A famous photographer once said “The best flash bouncer is the one you have with you.” Or something along those lines. In this spirit, here is a small, foldable flash bouncer that fits in the compartment of your dslr’s popup flash. It is made of aluminum foil, notebook paper, glue and adhesive tape.

Aluminum foil has two sides, a shiny and a matte one. I found the matte side to work better, as it diffuses the beam a little. Also note that the aluminum foil extends down to the footer, which gets taped to the underside of the popup flash. This gives the contraption a bit more stability.

The fold is an origami waterbomb base. The angles of the creases are not exactly perpendicular, so the parts that fold inwards overlap a bit, making it more compact when collapsed.

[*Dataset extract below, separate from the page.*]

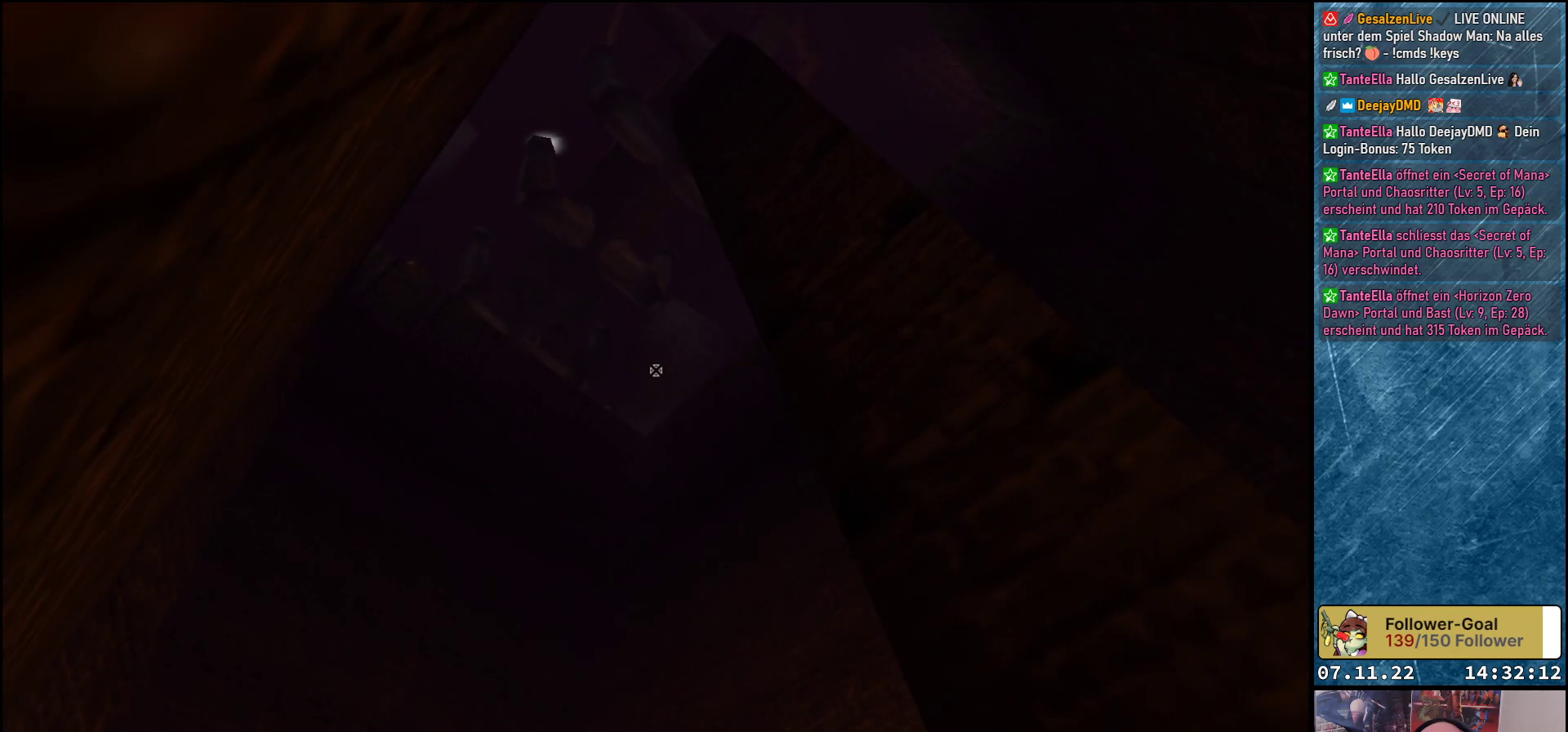
{"buttons": [], "left_stick": "center", "events": []}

The aluminum foil doesn’t cover the whole paper. This is intentional, as the white strips on the sides act as diffusors, sending some direct light to your subject to fill the shadows.

Here are some photos with and without the bouncer. They were made at night with the popup flash being the only light source. Depending on how you hold the camera, the flash bounces off the ceiling or the walls. Some light gets lost so you probably have to experiment a little with aperture, ISO and flash exposure compensation to get the exposure right.

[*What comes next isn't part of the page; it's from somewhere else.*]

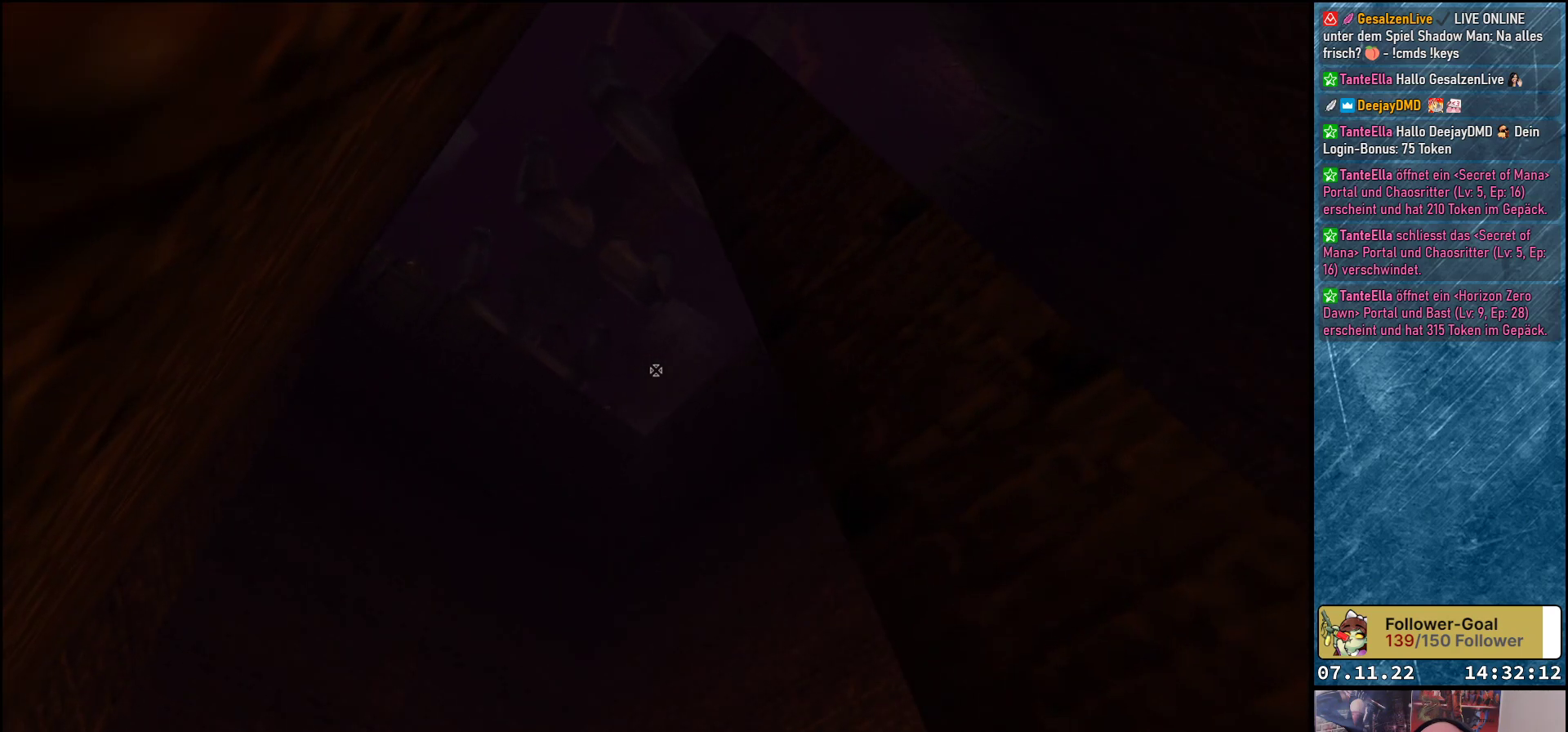
{"buttons": ["DPAD_UP"], "left_stick": "center", "events": [[83, "L2", "down"], [200, "L2", "up"], [483, "DPAD_UP", "down"]]}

Some caveats: It only works indoors. If you are outdoors, find someone with a white shirt to let the flash bounce off from. The color of the wall colors the light of the flash. Just be aware of that.

In the first design, I covered the whole area with the shiny side of the aluminum foil. The result was quite difficult to use because the flash unpredicatbly bounced in a single beam somewhere to the ceiling. Also, with the flash coming exclusively from above i.e. no direct light, it created dark shadows on the eyes and under the nose.

In the second design, I used the matte side of the foil to cover the paper partially. The edges of the paper then gave too much direct light, resulting in unnatural shiny highlights.

The third design works just fine.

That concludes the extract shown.